How to sell high-def
Even with fanboys, who buy every movie they can simply to support their format of choice, several high-profile library releases have barely made a dent in high-def sales. I believe this comes from the fact that most consumers don’t want to repurchase movies they already own on DVD.
This week I got my hands on Close Encounters of the Third Kind (Blu-ray Disc) and Blade Runner (HD DVD and Blu-ray Disc). They were both so impressive. I was saying to myself, “This is how to double-dip.” Not to say these recent versions sold gangbusters, but they certainly give us an idea of what a next-generation release should look like.

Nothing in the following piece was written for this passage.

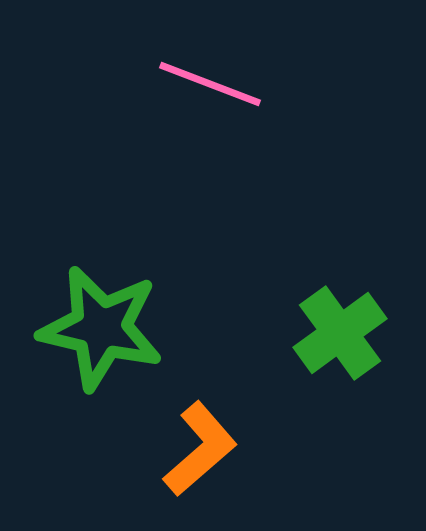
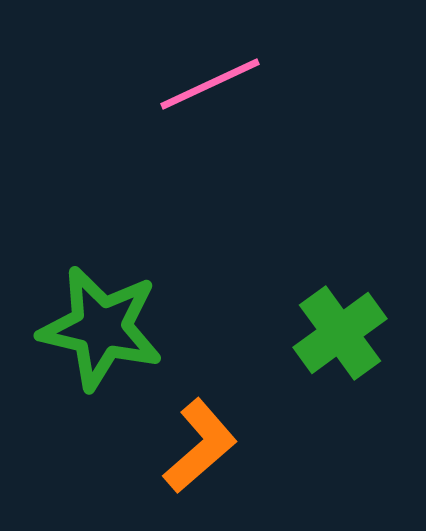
pink line: rotated 46 degrees counterclockwise
orange L-shape: moved 3 px up
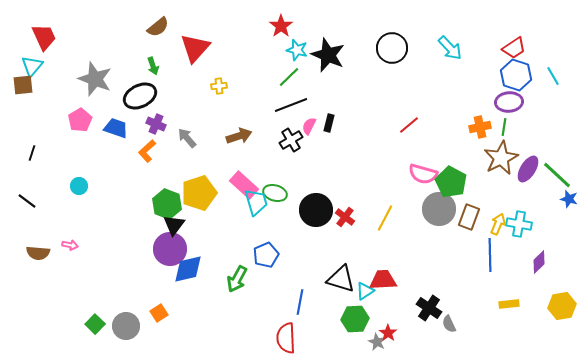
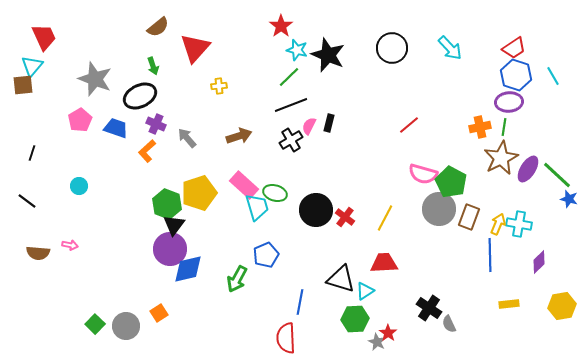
cyan trapezoid at (256, 202): moved 1 px right, 5 px down
red trapezoid at (383, 280): moved 1 px right, 17 px up
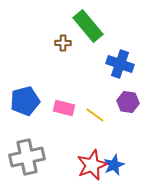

I was very disappointed with Goodfellas, a Scorcese staple and a defining gangster film. It got a sub-par transfer and practically nothing in the way of features, and especially nothing new. These other films got great packaging, piles of extras and several versions of the film along with top-notch transfers. This is certainly the way to represent an older film.

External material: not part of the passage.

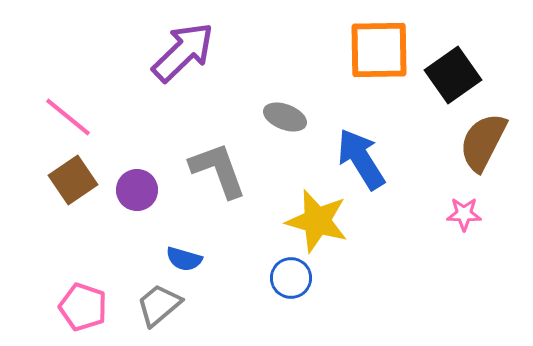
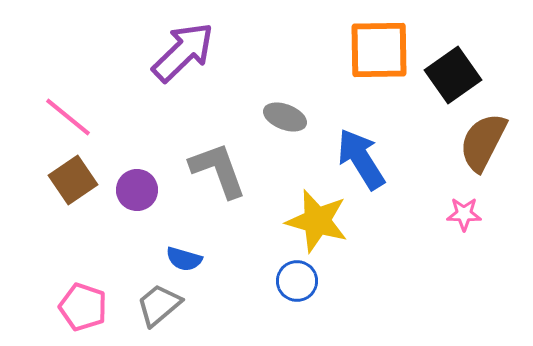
blue circle: moved 6 px right, 3 px down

I should add the Star Trek: Season 1 (HD DVD) box set. Although it was priced out of the atmosphere, the treatment it received earned the price of admission. Completely remastered with new special effects and loads of features, even coming with a phaser gun, it is the standard for a box-set.
However, nothing beats the deal that Warner achieved with Blade Runner coming in at $27.95 on Amazon with five versions of the film, two documentaries and dozens of other special features. It’s the same price as single disc movies and comes with five! This Ridley Scott classic is surely the deal of the decade.
If as much care was placed into every library title, I believe more people would clearly see the benefits of high-def movies. It is the best version of your favorite film ever. Best picture, best audio, best features, best packaging. You can’t go wrong with that. Kudos to the studios that truly care!